Honey has many talents, like singing “opera” and swimming, and she loves slow walks to (literally) smell the flowers, golf cart rides with her grandpa and dressing up. She lights up when she sees her tutu and pearls! Honey is so busy changing people’s minds about pit bull type dogs that she also really enjoys a good nap, burrowed under the covers. You can follow Honey on Facebook and see her adventures!

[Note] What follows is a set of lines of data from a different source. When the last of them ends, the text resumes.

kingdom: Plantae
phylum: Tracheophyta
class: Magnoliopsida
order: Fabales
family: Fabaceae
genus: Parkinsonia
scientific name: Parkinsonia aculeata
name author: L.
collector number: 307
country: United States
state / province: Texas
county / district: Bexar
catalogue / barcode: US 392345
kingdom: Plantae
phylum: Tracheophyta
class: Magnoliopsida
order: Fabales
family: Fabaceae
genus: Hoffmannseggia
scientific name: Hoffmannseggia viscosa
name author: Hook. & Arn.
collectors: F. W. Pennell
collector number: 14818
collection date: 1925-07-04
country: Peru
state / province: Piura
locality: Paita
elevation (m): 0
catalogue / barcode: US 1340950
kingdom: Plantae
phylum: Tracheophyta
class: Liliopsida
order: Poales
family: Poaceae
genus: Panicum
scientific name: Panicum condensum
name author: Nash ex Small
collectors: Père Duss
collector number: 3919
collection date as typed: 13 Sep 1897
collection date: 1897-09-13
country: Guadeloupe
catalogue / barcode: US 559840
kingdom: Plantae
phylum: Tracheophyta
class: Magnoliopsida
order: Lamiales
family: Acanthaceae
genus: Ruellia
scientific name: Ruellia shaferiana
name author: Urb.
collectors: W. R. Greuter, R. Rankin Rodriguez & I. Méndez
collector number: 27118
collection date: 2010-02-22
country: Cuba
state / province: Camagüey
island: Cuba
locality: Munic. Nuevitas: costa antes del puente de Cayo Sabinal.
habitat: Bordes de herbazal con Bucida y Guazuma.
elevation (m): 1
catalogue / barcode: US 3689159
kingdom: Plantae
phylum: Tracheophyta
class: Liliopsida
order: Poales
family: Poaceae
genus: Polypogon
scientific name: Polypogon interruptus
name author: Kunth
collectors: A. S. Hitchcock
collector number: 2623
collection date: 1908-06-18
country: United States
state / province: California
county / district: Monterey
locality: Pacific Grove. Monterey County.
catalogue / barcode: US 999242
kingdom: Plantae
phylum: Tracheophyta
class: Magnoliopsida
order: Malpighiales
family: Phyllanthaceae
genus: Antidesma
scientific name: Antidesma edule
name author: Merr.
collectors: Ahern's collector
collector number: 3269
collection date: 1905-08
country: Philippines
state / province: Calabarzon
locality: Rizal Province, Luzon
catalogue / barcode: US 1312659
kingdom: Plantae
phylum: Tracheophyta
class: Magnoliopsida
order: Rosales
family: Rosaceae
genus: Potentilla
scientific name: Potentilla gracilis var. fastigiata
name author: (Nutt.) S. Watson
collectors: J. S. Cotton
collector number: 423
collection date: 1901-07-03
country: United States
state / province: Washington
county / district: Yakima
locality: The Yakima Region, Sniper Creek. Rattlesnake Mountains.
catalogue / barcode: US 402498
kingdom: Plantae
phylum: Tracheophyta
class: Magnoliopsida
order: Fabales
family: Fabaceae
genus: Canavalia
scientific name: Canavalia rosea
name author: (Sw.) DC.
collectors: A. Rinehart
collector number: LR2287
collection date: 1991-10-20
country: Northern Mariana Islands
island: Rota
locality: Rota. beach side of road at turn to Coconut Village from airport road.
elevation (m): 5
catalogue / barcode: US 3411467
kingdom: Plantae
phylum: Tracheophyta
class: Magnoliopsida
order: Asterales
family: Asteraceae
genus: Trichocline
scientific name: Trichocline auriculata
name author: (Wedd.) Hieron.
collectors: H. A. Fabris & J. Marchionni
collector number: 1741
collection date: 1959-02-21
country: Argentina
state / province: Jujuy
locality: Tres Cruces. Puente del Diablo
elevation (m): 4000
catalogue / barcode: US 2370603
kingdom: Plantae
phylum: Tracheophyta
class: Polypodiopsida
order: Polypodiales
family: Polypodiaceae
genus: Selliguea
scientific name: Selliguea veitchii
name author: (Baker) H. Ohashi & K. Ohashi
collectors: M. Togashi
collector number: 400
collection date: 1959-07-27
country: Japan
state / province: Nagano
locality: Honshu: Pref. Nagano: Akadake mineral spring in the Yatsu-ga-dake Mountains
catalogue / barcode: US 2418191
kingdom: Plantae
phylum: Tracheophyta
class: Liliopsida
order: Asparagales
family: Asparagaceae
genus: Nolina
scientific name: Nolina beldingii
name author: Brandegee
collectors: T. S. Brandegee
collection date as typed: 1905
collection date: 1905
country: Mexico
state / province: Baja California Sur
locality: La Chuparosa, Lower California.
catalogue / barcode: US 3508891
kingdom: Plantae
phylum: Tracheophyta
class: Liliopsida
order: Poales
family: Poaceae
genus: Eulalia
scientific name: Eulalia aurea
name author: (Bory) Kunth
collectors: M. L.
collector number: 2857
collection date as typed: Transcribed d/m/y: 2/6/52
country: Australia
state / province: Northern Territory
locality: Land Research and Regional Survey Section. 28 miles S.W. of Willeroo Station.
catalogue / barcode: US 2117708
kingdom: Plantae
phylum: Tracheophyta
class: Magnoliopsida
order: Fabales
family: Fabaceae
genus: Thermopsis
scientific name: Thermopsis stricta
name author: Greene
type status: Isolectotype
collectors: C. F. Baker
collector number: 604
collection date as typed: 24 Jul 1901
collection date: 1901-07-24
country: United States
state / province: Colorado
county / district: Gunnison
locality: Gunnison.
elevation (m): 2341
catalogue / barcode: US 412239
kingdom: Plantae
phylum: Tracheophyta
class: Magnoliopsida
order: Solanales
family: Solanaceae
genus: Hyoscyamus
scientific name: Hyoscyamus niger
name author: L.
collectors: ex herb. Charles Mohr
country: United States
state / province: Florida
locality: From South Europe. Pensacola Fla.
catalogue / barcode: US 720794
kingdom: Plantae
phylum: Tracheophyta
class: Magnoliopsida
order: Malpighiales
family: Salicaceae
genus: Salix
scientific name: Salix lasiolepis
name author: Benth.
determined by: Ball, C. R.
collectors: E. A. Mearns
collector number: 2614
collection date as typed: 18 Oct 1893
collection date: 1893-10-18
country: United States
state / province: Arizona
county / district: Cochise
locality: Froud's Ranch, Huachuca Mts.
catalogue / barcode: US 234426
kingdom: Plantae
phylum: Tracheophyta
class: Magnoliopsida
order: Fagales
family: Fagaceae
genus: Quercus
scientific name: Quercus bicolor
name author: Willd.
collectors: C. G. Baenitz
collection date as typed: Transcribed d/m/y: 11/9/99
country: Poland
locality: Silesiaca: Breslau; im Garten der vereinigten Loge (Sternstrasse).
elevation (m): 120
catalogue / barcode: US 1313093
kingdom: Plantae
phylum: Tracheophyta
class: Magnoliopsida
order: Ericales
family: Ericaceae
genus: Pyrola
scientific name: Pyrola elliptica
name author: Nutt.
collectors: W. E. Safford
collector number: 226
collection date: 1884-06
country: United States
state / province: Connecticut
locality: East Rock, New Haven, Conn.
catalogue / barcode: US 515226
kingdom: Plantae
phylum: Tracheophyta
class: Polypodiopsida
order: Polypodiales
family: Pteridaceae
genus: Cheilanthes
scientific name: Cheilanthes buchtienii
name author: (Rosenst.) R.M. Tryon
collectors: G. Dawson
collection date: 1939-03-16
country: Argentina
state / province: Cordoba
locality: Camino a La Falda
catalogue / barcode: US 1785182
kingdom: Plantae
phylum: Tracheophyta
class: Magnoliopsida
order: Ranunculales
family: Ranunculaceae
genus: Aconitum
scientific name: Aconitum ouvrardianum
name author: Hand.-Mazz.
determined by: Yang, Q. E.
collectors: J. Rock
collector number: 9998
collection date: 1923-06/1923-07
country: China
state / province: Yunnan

Honey is a once in a lifetime kind of dog. She is my heart dog, my soul dog. We are so connected and in tune with each other. Our relationship grows stronger every day. I am so proud of her and all she has accomplished. I can’t help but think what a shame it would’ve been if the vet had put her to sleep that fateful day. Ironically, that day may have turned out to be the luckiest day of her life, for Honey and our family.

« « Turning Stereotypes Upside Down | Documenting Discrimination » »

Comments

14 Responses to “Honey, My Heart Dog”
  1. authorbessiemac says:

    What a touching story.

  2. Beautiful story. I hope you and Honey have many happy days together, Melissa!

  3. StubbyDog says:

    @authorbessiemac Thanks, Honey is a fantastic girl.

  4. woofslc says:

    @annedreshfield thank you Anne, glad you enjoyed our story, and we hope for many more happy years together as well 🙂

  5. AnnVanderlaan says:

    What a great story and what a beautiful dog.

  6. StubbyDog says:

    @AnnVanderlaan Thanks Ann, Honey is truly one of a kind.

  7. julesmelfi says:

    I love stories like this 😉 Honey is a beautiful girl with a wonderful spirit!!

  8. StubbyDog says:

    @julesmelfi Thanks, we love stories like this too, that’s why we feature our StubbyDog of the Week (like Honey) every Monday!

  9. BellaDogAuthor says:

    Honey, you are my hero for passing your CGC test and becoming a therapy dog. Way to go!!

  10. woofslc says:

    @BellaDogAuthor Thank you so much for your support of Honey, we are happy to make new friends through our story 🙂 ~melissa (honey’s mom!)

  11. woofslc says:

    @julesmelfi Thank you Jules!

  12. woofslc says:

    @AnnVanderlaan thank you Ann! Honey loves all of the wonderful support from this article!

  13. JoshLiddySwayLove says:

    LOVE, LOVE, LOVE x a billion, trillion.